# LED Harmonics



## Cletis (Aug 20, 2010)

Does anyone know how LED drivers affect harmonic currents in 3 phase systems ?? If so, links?


----------



## Cletis (Aug 20, 2010)

WHOA!!! 

http://www.youtube.com/watch?v=toc5pveyRCA


----------



## LegacyofTroy (Feb 14, 2011)

So , I watched video......what are the negative effects?


----------



## Cletis (Aug 20, 2010)

LegacyofTroy said:


> So , I watched video......what are the negative effects?


Burning up nuetral wires and not sleeping (more time to post on et for me)


----------



## LegacyofTroy (Feb 14, 2011)

Maybe, do you think neutrals could be that effected? Load seems minimal.


----------



## Cletis (Aug 20, 2010)

Thats what i'm not sure of yet. Say you had all Metal Halides and went LED your going to lower your total load around 75%. So, if you had a bunch of branch cir. at 15 amps all day your going to drop that to around 3.5 amps per instead. Are harmonics bad when your already nearing max of the circuit or are harmonics bad even at low loads ??? That's the question


----------



## LegacyofTroy (Feb 14, 2011)

Less is more?


----------



## 10492 (Jan 4, 2010)

You have no idea what harmonics are, and how they effect anything.

Call a real electrician if you feel you have a problem.


----------



## LegacyofTroy (Feb 14, 2011)

I'm pretty good with harmonicas........


----------



## mbednarik (Oct 10, 2011)

I would not think it would be any different than replacing with a fluorescent product.


----------



## bennysecond (Jan 18, 2013)

Here is a little bit:

http://www.eagle.org/eagleExternalP...armonicsinElecPowerSystems/Pub150_ElHarmonics :thumbsup:


----------



## Lighting Retro (Aug 1, 2009)

The man has an accent, so he must be smart


----------



## Electric_Light (Apr 6, 2010)

Cletis said:


> Does anyone know how LED drivers affect harmonic currents in 3 phase systems ?? If so, links?


Like any other bulk-storage bridge front end power supplies. Fluorescent ballasts and many newer desktop computer power supplies is built with active PFC which also serves as a regulator. (maintains perfectly constant wattage over varying line voltage unlike older ballasts)

A few percent relative to the total kVA demand won't make a squat of difference as the case with fluorescent ballasts. 

Ballasts used in commercial buildings are rated to give > 0.90 PF. They usually represent a significant portion of loads on a wye system. So, ideas that apply to fluorescent ballasts is applicable to LED power supplies.

You'll need 2kVA transformer capacity per kW unless you get a k-13 to k-20 rated one.

100kW at 0.7 PF is 143kVA.
200kVA tranny at 30% derate is 140kVA.

If you use all active PFC power supplies, you can get away with a 125kVA one.


----------

Activity list
a. Name every distinct username that posts in the LED harmonics thread, each listed once.
b. Please reproduce the part of the LED harmonics thread starting with "Like any other" and going on through "k-20 rated one.".

Record set

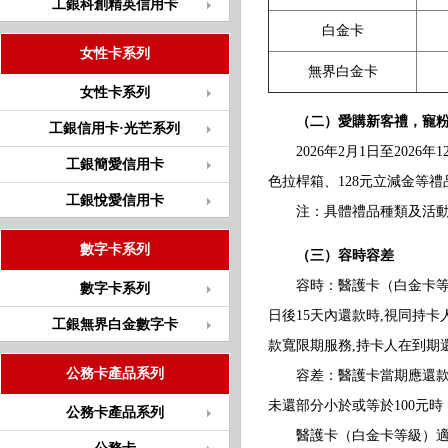
工銀科創精英信用卡
白金卡
女性卡系列
無界白金卡
女性卡系列
（二）愛購新客禮，寵粉
工銀信用卡·光芒系列
2026年2月1日至2026
工銀簡愛信用卡
色拉桿箱、128元立減金等
工銀悅愛信用卡
注：具體禮品種類及活動細則
數字卡系列
（三）容時容差
容時：醫護卡（白金卡等級）
數字卡系列
日後15天內還款時,視同持
工銀無界白金數字卡
款寬限期服務,持卡人在到期
公務卡產品系列
容差：醫護卡當期應還款寬
未還部分小於或等於100元
公務卡產品系列
醫護卡（白金卡等級）適用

Task answers
a. Cletis, LegacyofTroy, 10492, mbednarik, bennysecond, Lighting Retro, Electric_Light

b.
Like any other bulk-storage bridge front end power supplies. Fluorescent ballasts and many newer desktop computer power supplies is built with active PFC which also serves as a regulator. (maintains perfectly constant wattage over varying line voltage unlike older ballasts)

A few percent relative to the total kVA demand won't make a squat of difference as the case with fluorescent ballasts. 

Ballasts used in commercial buildings are rated to give > 0.90 PF. They usually represent a significant portion of loads on a wye system. So, ideas that apply to fluorescent ballasts is applicable to LED power supplies.

You'll need 2kVA transformer capacity per kW unless you get a k-13 to k-20 rated one.